The government’s complaint is "fundamentally misconceived," attorneys for CREA said, because it "is simply untrue that consumers have only one option if they want to sell their house using an MLS system operated by a local real estate board or association."

Canadian Realtors offer services through a wide range of business models, including discounted commission rates and fee-for-service models that include listing a property in the MLS for $109 or less, CREA said.

The government’s complaint does not mention the rule changes enacted by CREA, and is therefore moot, lawyers for CREA argued.

In addition to amending the "Agency Pillar" rule, CREA deleted the provisions of its March 2007 rule interpretations that required the listing Realtor to receive and present all offers and counteroffers to the seller, and the prohibition on "mere posting" of MLS-only listings.

CREA says the only "substantive" issue raised by the commissioner that the changes do not address is the ban on displaying the seller’s name on or in the public remarks sections of MLS listings.

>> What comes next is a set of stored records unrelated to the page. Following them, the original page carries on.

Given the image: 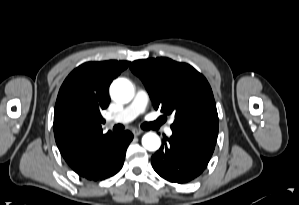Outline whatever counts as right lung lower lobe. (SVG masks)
<instances>
[{
    "label": "right lung lower lobe",
    "mask_w": 299,
    "mask_h": 205,
    "mask_svg": "<svg viewBox=\"0 0 299 205\" xmlns=\"http://www.w3.org/2000/svg\"><path fill=\"white\" fill-rule=\"evenodd\" d=\"M132 139L133 135L129 131L122 135L113 134L86 150L71 168L88 180L109 178L121 170Z\"/></svg>",
    "instance_id": "98d812e1"
}]
</instances>
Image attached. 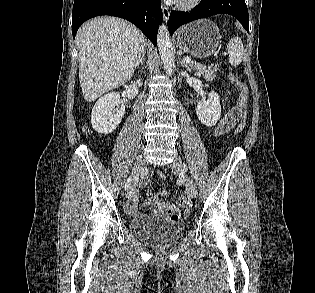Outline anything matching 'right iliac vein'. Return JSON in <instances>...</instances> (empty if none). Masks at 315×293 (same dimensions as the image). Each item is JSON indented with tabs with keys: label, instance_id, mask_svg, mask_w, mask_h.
<instances>
[{
	"label": "right iliac vein",
	"instance_id": "obj_1",
	"mask_svg": "<svg viewBox=\"0 0 315 293\" xmlns=\"http://www.w3.org/2000/svg\"><path fill=\"white\" fill-rule=\"evenodd\" d=\"M144 168V159L143 157L140 155L136 162H135V165H134V168H133V171H132V181L130 183V186H129V190L127 192V198L130 199L133 195V192L135 191L136 189V186H137V181H138V177L139 175L141 174L142 170Z\"/></svg>",
	"mask_w": 315,
	"mask_h": 293
}]
</instances>
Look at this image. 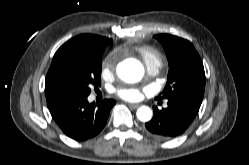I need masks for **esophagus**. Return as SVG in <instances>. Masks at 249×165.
<instances>
[{"mask_svg": "<svg viewBox=\"0 0 249 165\" xmlns=\"http://www.w3.org/2000/svg\"><path fill=\"white\" fill-rule=\"evenodd\" d=\"M128 106L131 107V108H138L139 107V104H134V103H128Z\"/></svg>", "mask_w": 249, "mask_h": 165, "instance_id": "esophagus-1", "label": "esophagus"}]
</instances>
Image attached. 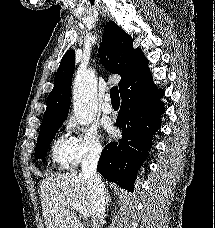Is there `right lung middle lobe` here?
I'll list each match as a JSON object with an SVG mask.
<instances>
[{
  "label": "right lung middle lobe",
  "instance_id": "dd1d6c3e",
  "mask_svg": "<svg viewBox=\"0 0 215 228\" xmlns=\"http://www.w3.org/2000/svg\"><path fill=\"white\" fill-rule=\"evenodd\" d=\"M63 122L42 125L37 139L35 158L45 160L48 148Z\"/></svg>",
  "mask_w": 215,
  "mask_h": 228
}]
</instances>
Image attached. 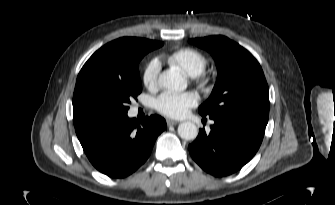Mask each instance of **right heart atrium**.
Returning <instances> with one entry per match:
<instances>
[{"label": "right heart atrium", "instance_id": "right-heart-atrium-1", "mask_svg": "<svg viewBox=\"0 0 335 205\" xmlns=\"http://www.w3.org/2000/svg\"><path fill=\"white\" fill-rule=\"evenodd\" d=\"M159 72L160 62L157 59H152L145 66L142 75V81L148 89L153 90L157 87Z\"/></svg>", "mask_w": 335, "mask_h": 205}]
</instances>
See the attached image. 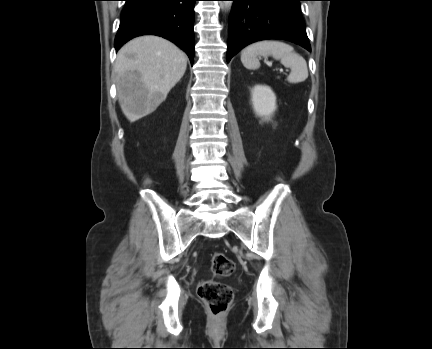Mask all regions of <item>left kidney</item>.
<instances>
[{
    "label": "left kidney",
    "instance_id": "obj_1",
    "mask_svg": "<svg viewBox=\"0 0 432 349\" xmlns=\"http://www.w3.org/2000/svg\"><path fill=\"white\" fill-rule=\"evenodd\" d=\"M254 112L260 117L269 119L275 112L276 96L269 86L255 85L251 91Z\"/></svg>",
    "mask_w": 432,
    "mask_h": 349
}]
</instances>
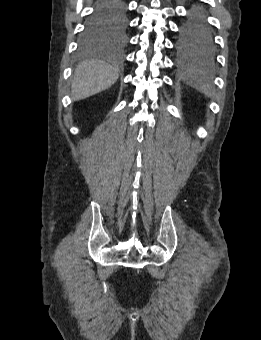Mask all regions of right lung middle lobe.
I'll return each instance as SVG.
<instances>
[{
  "label": "right lung middle lobe",
  "mask_w": 261,
  "mask_h": 340,
  "mask_svg": "<svg viewBox=\"0 0 261 340\" xmlns=\"http://www.w3.org/2000/svg\"><path fill=\"white\" fill-rule=\"evenodd\" d=\"M127 28L126 11L116 15L92 13L88 18L81 36V44L89 47L99 42L125 38Z\"/></svg>",
  "instance_id": "1"
}]
</instances>
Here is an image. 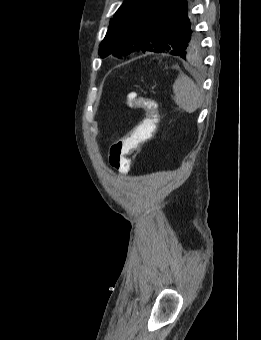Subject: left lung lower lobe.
Instances as JSON below:
<instances>
[{
    "label": "left lung lower lobe",
    "mask_w": 261,
    "mask_h": 340,
    "mask_svg": "<svg viewBox=\"0 0 261 340\" xmlns=\"http://www.w3.org/2000/svg\"><path fill=\"white\" fill-rule=\"evenodd\" d=\"M190 9L187 0H166L161 8V12L167 13V18L171 20H178L184 16ZM191 10V9H190ZM159 52L166 53V51L160 50Z\"/></svg>",
    "instance_id": "0a47b994"
}]
</instances>
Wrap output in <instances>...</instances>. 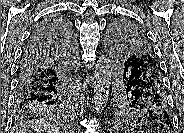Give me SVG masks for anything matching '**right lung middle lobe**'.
I'll return each mask as SVG.
<instances>
[{
  "mask_svg": "<svg viewBox=\"0 0 184 133\" xmlns=\"http://www.w3.org/2000/svg\"><path fill=\"white\" fill-rule=\"evenodd\" d=\"M62 18L64 19L65 24L70 28L71 34L74 36L70 21L64 17ZM68 86L69 83L67 85L65 93L55 95L42 104L37 105L16 104L15 105L16 115L20 117H26L30 115H42V114L44 115L64 111L65 109H67L70 102V92H69L70 89Z\"/></svg>",
  "mask_w": 184,
  "mask_h": 133,
  "instance_id": "obj_1",
  "label": "right lung middle lobe"
}]
</instances>
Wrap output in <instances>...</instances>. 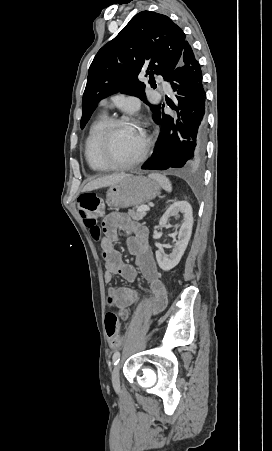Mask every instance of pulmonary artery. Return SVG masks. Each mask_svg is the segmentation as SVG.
I'll return each instance as SVG.
<instances>
[{
	"instance_id": "e3ab8cb5",
	"label": "pulmonary artery",
	"mask_w": 272,
	"mask_h": 451,
	"mask_svg": "<svg viewBox=\"0 0 272 451\" xmlns=\"http://www.w3.org/2000/svg\"><path fill=\"white\" fill-rule=\"evenodd\" d=\"M159 79L162 81V83H161L162 84V88L161 89L165 93L166 97L169 99L171 97L172 93H173L172 92V87H171L169 81L166 80V76L164 74H161L159 76ZM102 105H106V101H104L102 103Z\"/></svg>"
}]
</instances>
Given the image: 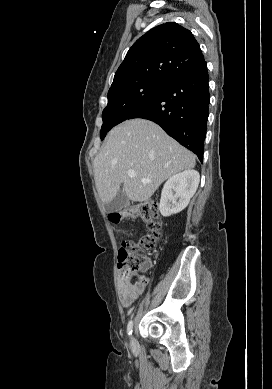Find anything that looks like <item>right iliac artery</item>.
Segmentation results:
<instances>
[{
	"mask_svg": "<svg viewBox=\"0 0 272 389\" xmlns=\"http://www.w3.org/2000/svg\"><path fill=\"white\" fill-rule=\"evenodd\" d=\"M132 328H133V322L130 321V322L128 323V326H127L128 335H131V334H132Z\"/></svg>",
	"mask_w": 272,
	"mask_h": 389,
	"instance_id": "1",
	"label": "right iliac artery"
}]
</instances>
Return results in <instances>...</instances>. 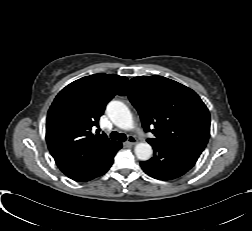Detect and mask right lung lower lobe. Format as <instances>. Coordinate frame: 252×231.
<instances>
[{
	"mask_svg": "<svg viewBox=\"0 0 252 231\" xmlns=\"http://www.w3.org/2000/svg\"><path fill=\"white\" fill-rule=\"evenodd\" d=\"M114 158V157H113ZM113 158L105 165L104 169L102 170V172L98 175L101 176L103 175L105 172L108 171V169L111 167L112 163H113Z\"/></svg>",
	"mask_w": 252,
	"mask_h": 231,
	"instance_id": "1",
	"label": "right lung lower lobe"
}]
</instances>
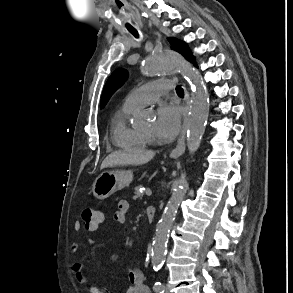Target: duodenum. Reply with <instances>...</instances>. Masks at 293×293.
<instances>
[{
	"mask_svg": "<svg viewBox=\"0 0 293 293\" xmlns=\"http://www.w3.org/2000/svg\"><path fill=\"white\" fill-rule=\"evenodd\" d=\"M156 209L154 206H148L146 208V217L149 223H152L155 218Z\"/></svg>",
	"mask_w": 293,
	"mask_h": 293,
	"instance_id": "duodenum-1",
	"label": "duodenum"
}]
</instances>
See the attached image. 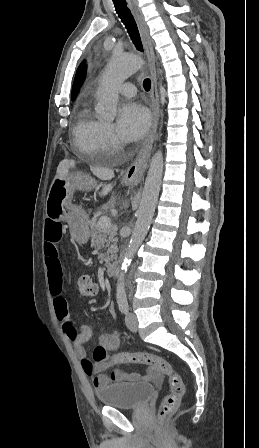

"Valid business justifications support this requirement, including the need to protect the distinctiveness of the MLS (trademarks) and the quality, reliability and accuracy of the information on board MLS systems," CREA said.

The Competition Bureau has been looking into the rules governing the national MLS since March 2007, when it served CREA with a court order (see story), and has held meetings with limited-service brokers in the U.S.